━━ Task inputs
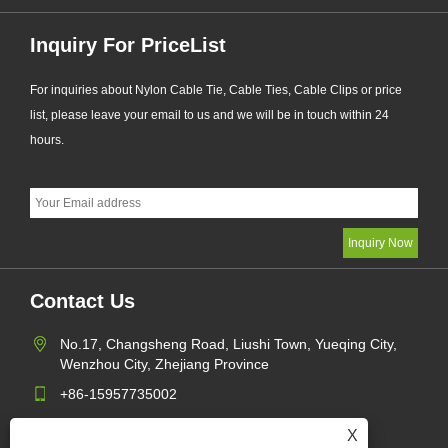
Inquiry For PriceList
For inquiries about Nylon Cable Tie, Cable Ties, Cable Clips or price
list, please leave your email to us and we will be in touch within 24
hours.
Contact Us
No.17, Changsheng Road, Liushi Town, Yueqing City,
Wenzhou City, Zhejiang Province
+86-15957735002
gaohang@yagect.com
X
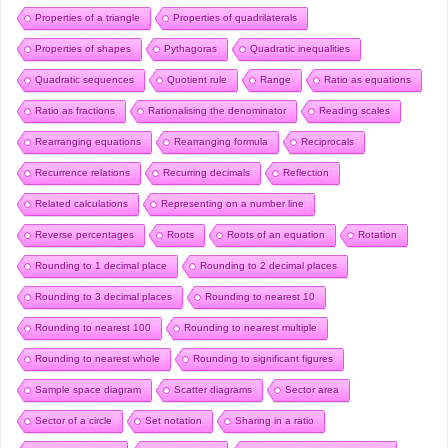
Properties of a triangle
Properties of quadrilaterals
Properties of shapes
Pythagoras
Quadratic inequalities
Quadratic sequences
Quotient rule
Range
Ratio as equations
Ratio as fractions
Rationalising the denominator
Reading scales
Rearranging equations
Rearranging formula
Reciprocals
Recurrence relations
Recurring decimals
Reflection
Related calculations
Representing on a number line
Reverse percentages
Roots
Roots of an equation
Rotation
Rounding to 1 decimal place
Rounding to 2 decimal places
Rounding to 3 decimal places
Rounding to nearest 10
Rounding to nearest 100
Rounding to nearest multiple
Rounding to nearest whole
Rounding to significant figures
Sample space diagram
Scatter diagrams
Sector area
Sector of a circle
Set notation
Sharing in a ratio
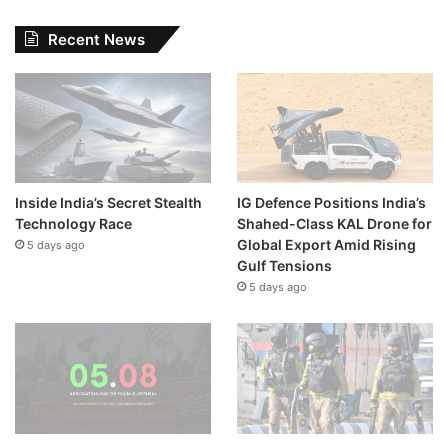
Recent News
Inside India’s Secret Stealth
IG Defence Positions India’s
Technology Race
Shahed-Class KAL Drone for
Global Export Amid Rising
5 days ago
Gulf Tensions
5 days ago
━━━━
(Task details): Recast the text read from all of the entries above as a JSON list of strings, with one string per line and blank lines left out. Leave the pictures out of the answer.

(Final answer):
[
  "Inquiry For PriceList",
  "For inquiries about Nylon Cable Tie, Cable Ties, Cable Clips or price",
  "list, please leave your email to us and we will be in touch within 24",
  "hours.",
  "Contact Us",
  "No.17, Changsheng Road, Liushi Town, Yueqing City,",
  "Wenzhou City, Zhejiang Province",
  "+86-15957735002",
  "gaohang@yagect.com",
  "X",
  "Properties of a triangle",
  "Properties of quadrilaterals",
  "Properties of shapes",
  "Pythagoras",
  "Quadratic inequalities",
  "Quadratic sequences",
  "Quotient rule",
  "Range",
  "Ratio as equations",
  "Ratio as fractions",
  "Rationalising the denominator",
  "Reading scales",
  "Rearranging equations",
  "Rearranging formula",
  "Reciprocals",
  "Recurrence relations",
  "Recurring decimals",
  "Reflection",
  "Related calculations",
  "Representing on a number line",
  "Reverse percentages",
  "Roots",
  "Roots of an equation",
  "Rotation",
  "Rounding to 1 decimal place",
  "Rounding to 2 decimal places",
  "Rounding to 3 decimal places",
  "Rounding to nearest 10",
  "Rounding to nearest 100",
  "Rounding to nearest multiple",
  "Rounding to nearest whole",
  "Rounding to significant figures",
  "Sample space diagram",
  "Scatter diagrams",
  "Sector area",
  "Sector of a circle",
  "Set notation",
  "Sharing in a ratio",
  "Recent News",
  "Inside India’s Secret Stealth",
  "IG Defence Positions India’s",
  "Technology Race",
  "Shahed-Class KAL Drone for",
  "Global Export Amid Rising",
  "5 days ago",
  "Gulf Tensions",
  "5 days ago"
]